• **Excerpt provided**:

------------------------------------------------------------------------

- Born: April 4, 1873
- Died: March 1, 1946 (aged 72)
- Education: University of Maryland School of Dentistry
- Known for: First orthodontist in State of Maryland
- Medical career
- Profession: Dentist
- Institutions: University of Maryland School of Dentistry
- Sub-specialties: Orthodontics

= Harry Estes Kelsey =

Harry Estes Kelsey (1873 – March 1, 1946) was an American orthodontist who graduated from Angle School of Orthodontia in 1908. He was the first orthodontist in the State of Maryland.

==Life==
Kelsey received his dental degree from University of Maryland School of Dentistry. He taught at University of Maryland School of Dentistry from 1906 to 1910, while graduating from Angle School of Orthodontia in 1908. In 1910 Kelsey became a professor of orthodontics at the school, and subsequently chairman in 1913. He remained as chairman until his retirement in 1940.

------------------------------------------------------------------------

• **Assignment A**: According to the biography of Harry Estes Kelsey, in what year did he become chairman at the University of Maryland School of Dentistry?
• **Assignment B**: Continue the biography of Harry Estes Kelsey from the point where it ends.

------------------------------------------------------------------------

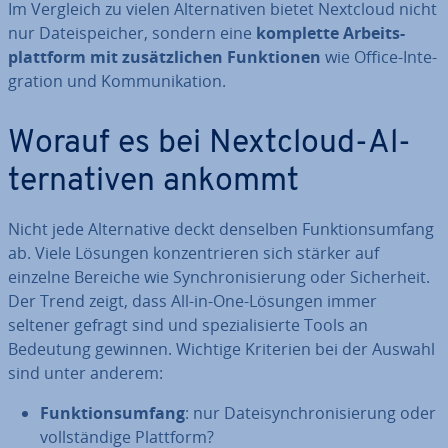
Im Vergleich zu vielen Al­ter­na­ti­ven bietet Nextcloud nicht
nur Da­tei­spei­cher, sondern eine
komplette Ar­beits­
platt­form mit zu­sätz­li­chen Funk­tio­nen
wie Office-In­te­
gra­ti­on und Kom­mu­ni­ka­ti­on.
Worauf es bei Nextcloud-Al­
ter­na­ti­ven ankommt
Nicht jede Al­ter­na­ti­ve deckt denselben Funk­ti­ons­um­fang
ab. Viele Lösungen kon­zen­trie­ren sich stärker auf
einzelne Bereiche wie Syn­chro­ni­sie­rung oder Si­cher­heit.
Der Trend zeigt, dass All-in-One-Lösungen immer
seltener gefragt sind und spe­zia­li­sier­te Tools an
Bedeutung gewinnen. Wichtige Kriterien bei der Auswahl
sind unter anderem:
Funk­ti­ons­um­fang
: nur Da­tei­syn­chro­ni­sie­rung oder
voll­stän­di­ge Plattform?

------------------------------------------------------------------------

• **Final answer A**: 1913

• **Final answer B**:
Kelsey wrote 57 articles that have been published in various orthodontic journals. He was an active member of the American Association of Orthodontists, the American Dental Association, the Eastern Society of Orthodontia, and the Eastern Association of Angle Alumni.

Kelsey died at the age of 73 in 1946. The University of Maryland School of Dentistry has established a Harry E. Kelsey award in his memory.